Covering a mortgage without losing your ass(ets).

Seven-year update.

Recap for those who [-]won't bother[/-] don't want to read the entire thread: The mortgage money we borrowed at 5.5% and invested in 2004 was up over 17% by 2005. Even as recently as Oct 2008 it was still up 5.3% APY.

Here's the loan's life-long average APY after each year:

1: 17.1%
2: 13.3%
3: 13.5%
4: 5.3%
5: 2.0%
6: 3.27%
7: 2.3%

Reinvested dividends are up to over 8% of the total, reflecting the fund's average yield. This year has been very volatile and it continues to achieve CD-like rates. Better hurry over the next 23 years to catch up...

In real life, last year we refinanced (yet again) down to 3.625% fixed for 30 years. Once again, I'm pretty sure that we won't see lower rates than that during the rest of my life. I might as well also say that I think this is our last refi, and this time I really really mean it, but my track record on that has been pretty poor.

Heh. I just realized that I have another blog post staring me in the face...
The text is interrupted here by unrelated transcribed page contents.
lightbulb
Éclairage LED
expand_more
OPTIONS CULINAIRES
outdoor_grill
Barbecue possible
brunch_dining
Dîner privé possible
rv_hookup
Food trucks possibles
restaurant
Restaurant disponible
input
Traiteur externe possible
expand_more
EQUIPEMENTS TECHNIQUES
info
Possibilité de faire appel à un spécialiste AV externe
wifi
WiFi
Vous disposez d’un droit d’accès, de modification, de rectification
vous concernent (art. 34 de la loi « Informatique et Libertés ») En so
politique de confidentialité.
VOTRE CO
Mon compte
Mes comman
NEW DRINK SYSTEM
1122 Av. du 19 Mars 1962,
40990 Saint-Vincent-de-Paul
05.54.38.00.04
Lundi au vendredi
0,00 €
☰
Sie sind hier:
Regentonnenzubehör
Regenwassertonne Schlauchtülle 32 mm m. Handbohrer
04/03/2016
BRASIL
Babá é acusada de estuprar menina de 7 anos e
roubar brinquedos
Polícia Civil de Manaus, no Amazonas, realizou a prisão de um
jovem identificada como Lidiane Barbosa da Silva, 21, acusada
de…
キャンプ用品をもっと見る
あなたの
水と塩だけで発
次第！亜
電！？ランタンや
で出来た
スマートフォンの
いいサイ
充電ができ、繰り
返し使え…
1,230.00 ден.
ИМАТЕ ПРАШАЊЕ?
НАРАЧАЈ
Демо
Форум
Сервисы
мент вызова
Disclosures & disclaimers: For those who are new to this thread, it's only an update. It's just seven years into a 30-year experiment and it's too soon to call the results. This is a niche investment situation that's probably only appropriate for those who are going to stay in their home for 30 years (or the rest of their lives), living off a COLA pension while investing the mortgage money in a long-term equity index. Volatility would exceed the sleep-at-night comfort level of most rational humans, perhaps even Vulcans. A portfolio's 30-year survival is influenced by the first few years of returns, and in this case they were wonderful. I'd hate to consider this experiment starting at the 2007 peak, but someone else can feel free to run the data. However some FIRECalc data runs indicate that a larger portfolio (even with its higher expenses of the mortgage payment) is more survivable than a smaller one, so an ER mortgage may actually be a good idea in some scenarios.
By the way, the credibility of your comments is directly related to the evidence that you've bothered to read the entire thread.
 
Eight-year update. You only need to read this post and the previous one, although some of the 2004 commentary is interesting... as is 2008-09.

The iShares small-cap value ETF (IJS) has been on a tear lately, reaching highs not seen since 2007 (and we all remember how that turned out). The shares have managed to pay a fairly consistent 1.2%-1.3% dividend over the years, too, so the reinvested shares now make up about 10% of the total.

Their after-tax APY is back up to 5.9%, handily beating the original mortgage rate of 5.5%. There were a few grim-looking years during the Great Recession, but there were also some great reinvested dividends.

In real life our mortgage has been refinanced a couple times to its current rate of 3.625%. I never saw that coming in 2004. This one won't be paid off until I'm 80, but I'd start the mortgage clock all over again if I could get another great deal.

As for the next 22 years, I don't know whether to cheer for high share prices (and capital gains) or low share prices (with reinvested dividends). It looks like the long-term probabilities are going to eke out a profit over the sequence of returns.
 
10-year update: 8.18% APY.

Read post #101 (two posts above this one) for the details of the analysis-- including the fine print. If you haven't been here for all ten years then it might even be worth your time to scroll back to the first post of this thread.

As we all know by now, one of the greatest risks to a retirement portfolio is the sequence of returns during the first 10 years of withdrawals. Mortgage arbitrage is probably subject to the same performance risks, and if so then this time it's beating the sequence-of-returns risk.

Today the interest rate on our (refinanced) mortgage is 3.625%. The equity premium is nearly 4.5%. Even if inflation runs at 3% we'll still be well ahead of the race.

One last disclaimer: I had a 20-year military career with reliable income, and now I have a reliable pension. That annuity income gives me the chance to maintain a high-equity portfolio (over 90%) and to engage in this highly risky mortgage arbitrage. This might also be a once-in-a-lifetime opportunity. If you're going to try this at home then be aware that it's volatile as well as financially risky.

I'm going to cap off this thread on this forum. I'll respond to comments here, but I'm going to restart the subject at MrMoneyMustache.com and eventually turn it into a blog post.
 
I do a similar comparison of our 15 year cash out refinance mortgage rate of 3.375% to the portfolio investment return of 10.60% per annum from our refinancing date to today. The investment return is from a Quicken investment performance report. AA is 60/34/6 stocks/fixed income/cash. Things would have to go sideways in a big way for me to lose on the arbitrage. Since my mortgage is only about 10% of our net worth it isn't a huge bet for me.